I had not expected myself, having finished watching “Cat People,” to be comparing it to “Get Out,” but both films, in their time, challenged expectations of what a horror film can be, and Jordan Peele caused as much surprise with his debut feature film as Val Lewton had done with his.
The horror in “Cat People” is implied, and psychological in nature. Like the other films Lewton made as a producer at RKO Radio Pictures, the story didn’t necessarily need to be told as a horror film – it is grounded in our reality, and the characters are relatable, even being shown at work. In fact, the horror comes when it is needed, not just because the audience needs to be jolted in their seats.
The story concerns someone who, like Lewton, was born in Eastern Europe – Irena, a fashion designer, who is haunted by the stories of devil worship and witchcraft from her ancestors’ village, which turned them into cat people. She believes she will turn into a panther if she gives in to passion and becomes aroused. All of this is foreshadowed in the opening scene, based in a zoo, where Irena discards sketches she made, but didn’t like, of a panther, which attracts a man, Oliver, who begins to talk to her - one sketch has a sword put through the panther.

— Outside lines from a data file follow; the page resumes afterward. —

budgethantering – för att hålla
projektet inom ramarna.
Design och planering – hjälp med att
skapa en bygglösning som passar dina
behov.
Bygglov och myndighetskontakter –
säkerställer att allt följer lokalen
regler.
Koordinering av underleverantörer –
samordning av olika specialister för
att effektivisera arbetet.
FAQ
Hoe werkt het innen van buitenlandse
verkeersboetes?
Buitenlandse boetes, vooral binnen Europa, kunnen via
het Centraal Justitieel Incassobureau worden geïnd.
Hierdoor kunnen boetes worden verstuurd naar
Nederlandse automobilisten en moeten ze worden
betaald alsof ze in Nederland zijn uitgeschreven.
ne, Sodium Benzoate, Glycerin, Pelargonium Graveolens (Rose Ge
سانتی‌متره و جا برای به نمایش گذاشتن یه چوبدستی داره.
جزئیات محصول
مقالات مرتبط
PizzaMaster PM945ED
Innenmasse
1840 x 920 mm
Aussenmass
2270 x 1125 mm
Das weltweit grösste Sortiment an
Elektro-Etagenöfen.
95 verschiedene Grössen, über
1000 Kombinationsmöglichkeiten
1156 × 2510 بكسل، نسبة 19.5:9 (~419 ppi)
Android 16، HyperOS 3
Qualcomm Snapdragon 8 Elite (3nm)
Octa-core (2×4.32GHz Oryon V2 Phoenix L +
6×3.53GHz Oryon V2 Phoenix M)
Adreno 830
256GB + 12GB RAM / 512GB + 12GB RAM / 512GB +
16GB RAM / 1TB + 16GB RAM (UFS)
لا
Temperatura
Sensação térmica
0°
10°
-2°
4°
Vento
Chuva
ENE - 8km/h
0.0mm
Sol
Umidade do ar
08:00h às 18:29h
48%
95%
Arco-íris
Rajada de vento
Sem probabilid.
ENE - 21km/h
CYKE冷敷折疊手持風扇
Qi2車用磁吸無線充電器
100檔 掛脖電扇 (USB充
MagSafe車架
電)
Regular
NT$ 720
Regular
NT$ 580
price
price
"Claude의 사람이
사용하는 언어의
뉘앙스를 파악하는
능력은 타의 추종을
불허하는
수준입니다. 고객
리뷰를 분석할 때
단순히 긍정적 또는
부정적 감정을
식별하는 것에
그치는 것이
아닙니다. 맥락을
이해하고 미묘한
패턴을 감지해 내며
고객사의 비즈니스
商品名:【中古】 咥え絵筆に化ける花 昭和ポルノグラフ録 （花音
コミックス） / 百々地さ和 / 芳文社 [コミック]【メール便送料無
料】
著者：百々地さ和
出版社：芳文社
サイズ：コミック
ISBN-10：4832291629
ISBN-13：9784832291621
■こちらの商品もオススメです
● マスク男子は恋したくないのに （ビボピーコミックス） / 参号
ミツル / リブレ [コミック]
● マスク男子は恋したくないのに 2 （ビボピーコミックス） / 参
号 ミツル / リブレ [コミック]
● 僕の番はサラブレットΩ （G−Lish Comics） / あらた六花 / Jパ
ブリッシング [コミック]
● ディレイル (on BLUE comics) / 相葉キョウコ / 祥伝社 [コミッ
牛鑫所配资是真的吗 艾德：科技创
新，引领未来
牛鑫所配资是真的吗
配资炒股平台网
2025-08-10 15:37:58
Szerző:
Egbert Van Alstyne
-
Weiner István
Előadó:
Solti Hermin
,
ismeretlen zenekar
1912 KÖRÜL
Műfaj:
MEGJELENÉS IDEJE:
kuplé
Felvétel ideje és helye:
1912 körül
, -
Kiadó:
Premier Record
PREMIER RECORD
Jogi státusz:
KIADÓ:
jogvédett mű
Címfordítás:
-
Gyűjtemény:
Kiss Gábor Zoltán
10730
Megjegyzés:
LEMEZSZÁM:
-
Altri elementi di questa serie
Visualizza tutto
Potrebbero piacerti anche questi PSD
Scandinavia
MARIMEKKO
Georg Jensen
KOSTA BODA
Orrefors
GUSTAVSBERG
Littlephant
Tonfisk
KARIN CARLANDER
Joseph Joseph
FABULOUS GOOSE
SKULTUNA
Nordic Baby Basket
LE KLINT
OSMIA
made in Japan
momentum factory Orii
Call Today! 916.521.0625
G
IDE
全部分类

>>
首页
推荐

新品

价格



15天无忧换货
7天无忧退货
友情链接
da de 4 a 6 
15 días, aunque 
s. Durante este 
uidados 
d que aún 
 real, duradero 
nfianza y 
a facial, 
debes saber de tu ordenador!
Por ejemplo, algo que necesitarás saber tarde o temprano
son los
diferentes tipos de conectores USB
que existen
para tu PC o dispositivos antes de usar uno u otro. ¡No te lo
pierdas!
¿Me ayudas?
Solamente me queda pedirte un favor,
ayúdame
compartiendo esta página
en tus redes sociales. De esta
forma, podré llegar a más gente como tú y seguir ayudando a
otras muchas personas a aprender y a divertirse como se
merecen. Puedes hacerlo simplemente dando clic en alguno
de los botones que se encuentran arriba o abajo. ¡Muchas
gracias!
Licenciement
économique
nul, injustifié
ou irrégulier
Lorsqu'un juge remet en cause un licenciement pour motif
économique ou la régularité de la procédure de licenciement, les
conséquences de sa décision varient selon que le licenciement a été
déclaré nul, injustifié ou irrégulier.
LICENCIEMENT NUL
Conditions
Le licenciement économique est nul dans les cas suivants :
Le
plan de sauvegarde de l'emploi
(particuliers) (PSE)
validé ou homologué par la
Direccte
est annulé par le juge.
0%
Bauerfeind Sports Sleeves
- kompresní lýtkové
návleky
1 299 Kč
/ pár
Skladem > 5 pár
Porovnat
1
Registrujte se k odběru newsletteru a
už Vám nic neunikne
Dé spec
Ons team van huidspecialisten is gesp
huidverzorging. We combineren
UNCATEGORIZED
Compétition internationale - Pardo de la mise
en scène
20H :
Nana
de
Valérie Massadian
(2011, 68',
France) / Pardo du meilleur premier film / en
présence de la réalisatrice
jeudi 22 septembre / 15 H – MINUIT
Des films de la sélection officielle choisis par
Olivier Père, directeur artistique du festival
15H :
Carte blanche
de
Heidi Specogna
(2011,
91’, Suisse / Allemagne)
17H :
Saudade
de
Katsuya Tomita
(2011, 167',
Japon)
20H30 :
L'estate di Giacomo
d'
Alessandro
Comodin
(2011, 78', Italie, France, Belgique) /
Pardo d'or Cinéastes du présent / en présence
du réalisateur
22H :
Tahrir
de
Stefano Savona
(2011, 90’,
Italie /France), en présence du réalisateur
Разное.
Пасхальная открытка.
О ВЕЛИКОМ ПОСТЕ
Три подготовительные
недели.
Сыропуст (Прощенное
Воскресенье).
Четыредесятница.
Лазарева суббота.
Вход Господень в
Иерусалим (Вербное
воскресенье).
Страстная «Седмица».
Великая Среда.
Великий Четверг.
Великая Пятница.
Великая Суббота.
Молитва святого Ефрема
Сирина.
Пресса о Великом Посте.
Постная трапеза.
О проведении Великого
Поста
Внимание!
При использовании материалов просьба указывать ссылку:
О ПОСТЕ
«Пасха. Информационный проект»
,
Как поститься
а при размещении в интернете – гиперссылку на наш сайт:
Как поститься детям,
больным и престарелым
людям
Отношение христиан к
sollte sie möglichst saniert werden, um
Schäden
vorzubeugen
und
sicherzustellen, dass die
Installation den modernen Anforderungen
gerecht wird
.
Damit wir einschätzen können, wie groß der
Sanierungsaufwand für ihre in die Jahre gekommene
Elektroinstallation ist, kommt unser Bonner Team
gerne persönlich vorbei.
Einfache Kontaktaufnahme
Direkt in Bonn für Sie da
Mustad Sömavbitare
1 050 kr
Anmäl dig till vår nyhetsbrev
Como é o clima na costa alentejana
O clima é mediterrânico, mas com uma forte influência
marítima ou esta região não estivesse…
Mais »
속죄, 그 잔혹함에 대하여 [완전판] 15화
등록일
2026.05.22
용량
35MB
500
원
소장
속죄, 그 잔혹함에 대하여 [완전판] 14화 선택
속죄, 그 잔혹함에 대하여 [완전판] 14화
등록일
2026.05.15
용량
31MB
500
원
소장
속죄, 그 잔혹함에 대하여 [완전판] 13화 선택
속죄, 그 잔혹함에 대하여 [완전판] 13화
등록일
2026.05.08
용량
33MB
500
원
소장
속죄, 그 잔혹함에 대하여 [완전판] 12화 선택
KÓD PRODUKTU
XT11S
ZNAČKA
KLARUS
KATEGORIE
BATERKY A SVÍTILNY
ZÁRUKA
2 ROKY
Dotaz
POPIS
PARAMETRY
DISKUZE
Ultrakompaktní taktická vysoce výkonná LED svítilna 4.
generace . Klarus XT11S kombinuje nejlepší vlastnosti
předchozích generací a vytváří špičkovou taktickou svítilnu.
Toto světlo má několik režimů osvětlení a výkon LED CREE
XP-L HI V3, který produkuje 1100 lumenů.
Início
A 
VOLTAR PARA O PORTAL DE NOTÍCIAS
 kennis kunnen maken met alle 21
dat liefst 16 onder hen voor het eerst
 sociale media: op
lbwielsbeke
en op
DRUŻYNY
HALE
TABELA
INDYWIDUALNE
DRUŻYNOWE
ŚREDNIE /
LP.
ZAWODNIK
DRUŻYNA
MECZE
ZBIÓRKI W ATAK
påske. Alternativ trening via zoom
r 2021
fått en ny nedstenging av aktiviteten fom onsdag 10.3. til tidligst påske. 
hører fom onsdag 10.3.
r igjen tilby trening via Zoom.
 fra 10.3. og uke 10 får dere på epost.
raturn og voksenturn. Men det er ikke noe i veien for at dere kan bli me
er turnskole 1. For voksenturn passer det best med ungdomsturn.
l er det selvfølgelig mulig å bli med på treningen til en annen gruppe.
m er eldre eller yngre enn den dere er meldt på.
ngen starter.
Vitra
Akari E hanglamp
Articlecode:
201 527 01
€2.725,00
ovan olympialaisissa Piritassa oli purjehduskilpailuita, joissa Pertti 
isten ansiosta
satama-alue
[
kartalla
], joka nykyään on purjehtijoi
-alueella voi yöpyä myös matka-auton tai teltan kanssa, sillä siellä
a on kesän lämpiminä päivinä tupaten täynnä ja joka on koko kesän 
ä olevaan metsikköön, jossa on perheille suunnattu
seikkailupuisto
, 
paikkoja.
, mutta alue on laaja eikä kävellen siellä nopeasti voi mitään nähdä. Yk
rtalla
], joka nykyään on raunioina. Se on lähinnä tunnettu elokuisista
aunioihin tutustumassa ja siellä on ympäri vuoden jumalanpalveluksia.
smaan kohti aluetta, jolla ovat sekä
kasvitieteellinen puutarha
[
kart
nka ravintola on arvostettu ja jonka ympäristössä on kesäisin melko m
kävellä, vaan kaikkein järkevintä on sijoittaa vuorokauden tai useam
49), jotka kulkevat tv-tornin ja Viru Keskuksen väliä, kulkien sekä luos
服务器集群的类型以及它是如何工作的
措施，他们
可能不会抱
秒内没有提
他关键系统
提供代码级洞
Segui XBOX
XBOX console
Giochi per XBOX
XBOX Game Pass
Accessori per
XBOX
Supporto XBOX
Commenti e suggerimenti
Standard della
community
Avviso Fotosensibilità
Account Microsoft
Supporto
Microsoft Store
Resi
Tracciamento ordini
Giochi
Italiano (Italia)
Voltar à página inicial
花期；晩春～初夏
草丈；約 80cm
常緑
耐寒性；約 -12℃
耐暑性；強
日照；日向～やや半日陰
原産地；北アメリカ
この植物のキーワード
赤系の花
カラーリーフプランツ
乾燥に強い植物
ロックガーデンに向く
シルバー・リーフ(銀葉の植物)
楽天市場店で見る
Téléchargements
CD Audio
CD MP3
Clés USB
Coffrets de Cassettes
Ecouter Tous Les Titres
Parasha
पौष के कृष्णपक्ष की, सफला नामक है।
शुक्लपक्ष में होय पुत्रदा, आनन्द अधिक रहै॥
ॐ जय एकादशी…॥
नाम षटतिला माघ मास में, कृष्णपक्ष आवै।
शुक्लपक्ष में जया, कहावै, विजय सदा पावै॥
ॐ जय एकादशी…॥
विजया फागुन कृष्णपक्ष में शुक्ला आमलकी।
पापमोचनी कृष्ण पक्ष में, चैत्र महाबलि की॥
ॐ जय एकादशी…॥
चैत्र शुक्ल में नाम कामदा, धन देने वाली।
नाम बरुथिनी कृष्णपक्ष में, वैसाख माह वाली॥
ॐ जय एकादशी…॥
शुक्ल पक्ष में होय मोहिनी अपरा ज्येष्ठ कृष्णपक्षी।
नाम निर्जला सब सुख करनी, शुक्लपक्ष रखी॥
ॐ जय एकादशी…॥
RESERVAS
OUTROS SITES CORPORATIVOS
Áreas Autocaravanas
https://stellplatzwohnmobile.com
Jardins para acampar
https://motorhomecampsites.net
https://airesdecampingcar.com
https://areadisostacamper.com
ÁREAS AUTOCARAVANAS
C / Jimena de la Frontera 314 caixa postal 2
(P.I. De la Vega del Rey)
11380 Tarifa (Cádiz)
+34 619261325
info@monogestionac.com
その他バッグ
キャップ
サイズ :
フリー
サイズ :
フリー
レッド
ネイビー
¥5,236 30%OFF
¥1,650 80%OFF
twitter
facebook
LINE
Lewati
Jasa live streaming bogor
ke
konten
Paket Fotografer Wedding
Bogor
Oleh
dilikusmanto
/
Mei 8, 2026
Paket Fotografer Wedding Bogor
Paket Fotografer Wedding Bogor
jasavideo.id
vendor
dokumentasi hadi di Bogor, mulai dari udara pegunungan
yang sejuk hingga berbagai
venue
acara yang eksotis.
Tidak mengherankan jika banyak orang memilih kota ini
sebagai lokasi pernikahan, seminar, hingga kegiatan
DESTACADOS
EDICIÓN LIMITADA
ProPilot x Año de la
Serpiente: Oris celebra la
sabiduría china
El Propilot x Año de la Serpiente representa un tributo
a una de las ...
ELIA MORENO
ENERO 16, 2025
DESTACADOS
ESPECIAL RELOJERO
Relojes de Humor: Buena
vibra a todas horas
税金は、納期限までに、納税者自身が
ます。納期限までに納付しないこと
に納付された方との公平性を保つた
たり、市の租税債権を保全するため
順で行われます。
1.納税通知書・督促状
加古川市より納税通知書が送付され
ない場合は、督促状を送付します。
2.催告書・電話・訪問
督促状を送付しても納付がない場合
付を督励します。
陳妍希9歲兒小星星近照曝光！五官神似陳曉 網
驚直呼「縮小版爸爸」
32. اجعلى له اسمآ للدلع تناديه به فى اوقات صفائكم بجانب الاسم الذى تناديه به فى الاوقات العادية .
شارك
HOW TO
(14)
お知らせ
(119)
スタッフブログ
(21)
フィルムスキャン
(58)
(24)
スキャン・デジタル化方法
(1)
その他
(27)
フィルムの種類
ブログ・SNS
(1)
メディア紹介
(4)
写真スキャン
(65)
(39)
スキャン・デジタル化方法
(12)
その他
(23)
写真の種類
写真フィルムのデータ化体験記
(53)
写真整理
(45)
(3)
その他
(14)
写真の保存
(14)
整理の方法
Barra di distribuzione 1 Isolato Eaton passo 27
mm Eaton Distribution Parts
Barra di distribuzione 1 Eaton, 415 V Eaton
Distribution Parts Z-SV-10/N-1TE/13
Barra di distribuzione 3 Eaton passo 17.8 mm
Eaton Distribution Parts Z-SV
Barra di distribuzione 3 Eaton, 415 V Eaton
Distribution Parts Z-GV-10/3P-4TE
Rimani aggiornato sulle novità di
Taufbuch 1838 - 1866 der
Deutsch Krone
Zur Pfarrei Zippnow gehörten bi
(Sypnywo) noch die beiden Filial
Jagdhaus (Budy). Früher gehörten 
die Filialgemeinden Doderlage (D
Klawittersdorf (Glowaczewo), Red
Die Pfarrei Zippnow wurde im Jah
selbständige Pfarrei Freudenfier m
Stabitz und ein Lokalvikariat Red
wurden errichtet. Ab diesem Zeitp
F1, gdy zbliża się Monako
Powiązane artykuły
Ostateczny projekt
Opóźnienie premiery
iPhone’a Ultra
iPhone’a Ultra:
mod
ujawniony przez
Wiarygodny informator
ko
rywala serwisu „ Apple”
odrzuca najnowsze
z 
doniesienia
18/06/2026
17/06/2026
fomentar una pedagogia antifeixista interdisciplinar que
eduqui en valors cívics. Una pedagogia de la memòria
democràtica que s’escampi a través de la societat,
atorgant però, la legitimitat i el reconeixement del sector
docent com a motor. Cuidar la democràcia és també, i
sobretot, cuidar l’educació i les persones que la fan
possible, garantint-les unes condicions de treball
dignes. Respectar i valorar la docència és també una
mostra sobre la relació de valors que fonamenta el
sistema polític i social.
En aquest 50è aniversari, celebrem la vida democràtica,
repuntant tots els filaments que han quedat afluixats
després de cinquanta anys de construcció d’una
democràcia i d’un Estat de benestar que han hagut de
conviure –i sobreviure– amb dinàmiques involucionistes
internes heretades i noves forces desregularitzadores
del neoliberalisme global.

The psychology and reason of the “new world” is played against the myth and tradition of the world, as Oliver, who goes on to marry Irena, his co-worker Alice, and a psychiatrist, all believe Irena is letting these stories control herself, but the reactions she gets from pets brought by Oliver for her, and being called “my sister” by a woman in a restaurant, remarked upon for looking like a cat, only convinces Irena further. As the others begin to suspect what they are seeing and hearing themselves, the threat of what they dismissed becomes more and more real.
“Cat People” begins and ends with quotes that allude to good and evil existing in the same place, and with a main character that embodies a kind of inevitability in their turning to darkness – a kind that even marriage cannot solve – you find that what was meant to have been a straightforward horror film actually contains very mature themes for the time. The shadows and fog of “Cat People” coincided with the birth of film noir, with RKO’s 1940 film “Stranger on the Third Floor” seen as the first of the genre, continuing into 1947’s “Out of the Past,” a masterwork by “Cat People’s” director, Jacques Tourneur. All three films have the same cinematographer, Nicholas Musuraca, whose use of light defined the genre.